Using a combination of four repeat-finding methods, at least 17% of the M. graminicola genome was estimated to be repetitive. Class I transposable elements, that amplify via an RNA intermediate, account for about 70% of the total repetitive content in the M. graminicola genome. The dispensable chromosomes had a higher percentage of repetitive elements as compared to the core chromosomes. Distribution of repeats across the chromosomes also varied, with at least six chromosomes showing a non-random distribution of repetitive elements.

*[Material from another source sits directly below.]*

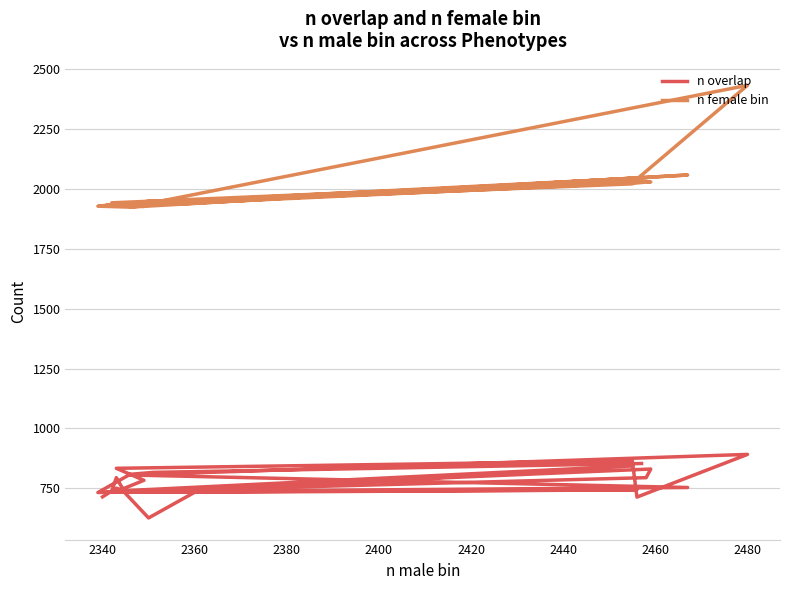

Which series has the largest total across all categories?

n female bin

Repeat families showed transition mutations and a CpA → TpA dinucleotide bias, indicating the presence of a repeat-induced point mutation (RIP)-like mechanism in M. graminicola. One gene family and two repeat families specific to subtelomeres also were identified in the M. graminicola genome. A total of 78 putative clusters of nested elements was found in the M. graminicola genome. Several genes with putative roles in pathogenicity were found associated with these nested repeat clusters. This analysis of the transposable element content in the finished M. graminicola genome resulted in a thorough and highly curated database of repetitive sequences.
This comprehensive analysis will serve as a scaffold to address additional biological questions regarding the origin and fate of transposable elements in fungi. Future analyses of the distribution of repetitive sequences in M. graminicola also will be able to provide insights into the association of repeats with genes and their potential role in gene and genome evolution.
除了基因鉴定和注释外,重复序列分析已成为基因组测序项目不可或缺的一部分。重复序列的鉴定不仅重要,因为它能改进基因预测,还因为重复序列在决定基因和基因组的结构与进化中所起的作用。有几种使用不同重复序列查找策略的方法可用于全基因组重复序列分析。我们采用了四种独立的方法来鉴定和表征小麦壳针孢(同义词:小麦叶枯病菌)基因组中的重复部分。这种子囊菌是一种小麦病原体,其完整基因组由21条染色体组成,其中8条染色体缺失后对适应性无明显影响,因此是可有可无的。
通过结合四种重复序列查找方法,估计至少17%的小麦壳针孢基因组是重复的。通过RNA中间体进行扩增的I类转座元件约占小麦壳针孢基因组总重复含量的70%。与核心染色体相比,可有可无的染色体具有更高比例的重复元件。重复序列在染色体上的分布也各不相同,至少有六条染色体显示出重复元件的非随机分布。重复序列家族表现出转换突变和CpA→TpA二核苷酸偏向性,表明小麦壳针孢中存在类似重复序列诱导点突变(RIP)的机制。在小麦壳针孢基因组中还鉴定出了一个特定于亚端粒的基因家族和两个重复序列家族。在小麦壳针孢基因组中总共发现了78个假定的嵌套元件簇。发现了几个与这些嵌套重复序列簇相关的、具有假定致病作用的基因。对已完成测序的小麦壳针孢基因组中的转座元件含量进行的分析产生了一个全面且经过高度整理的重复序列数据库。
这种全面的分析将作为一个框架,用于解决关于真菌中转座元件的起源和命运的其他生物学问题。未来对小麦壳针孢中重复序列分布的分析也将能够深入了解重复序列与基因的关联及其在基因和基因组进化中的潜在作用。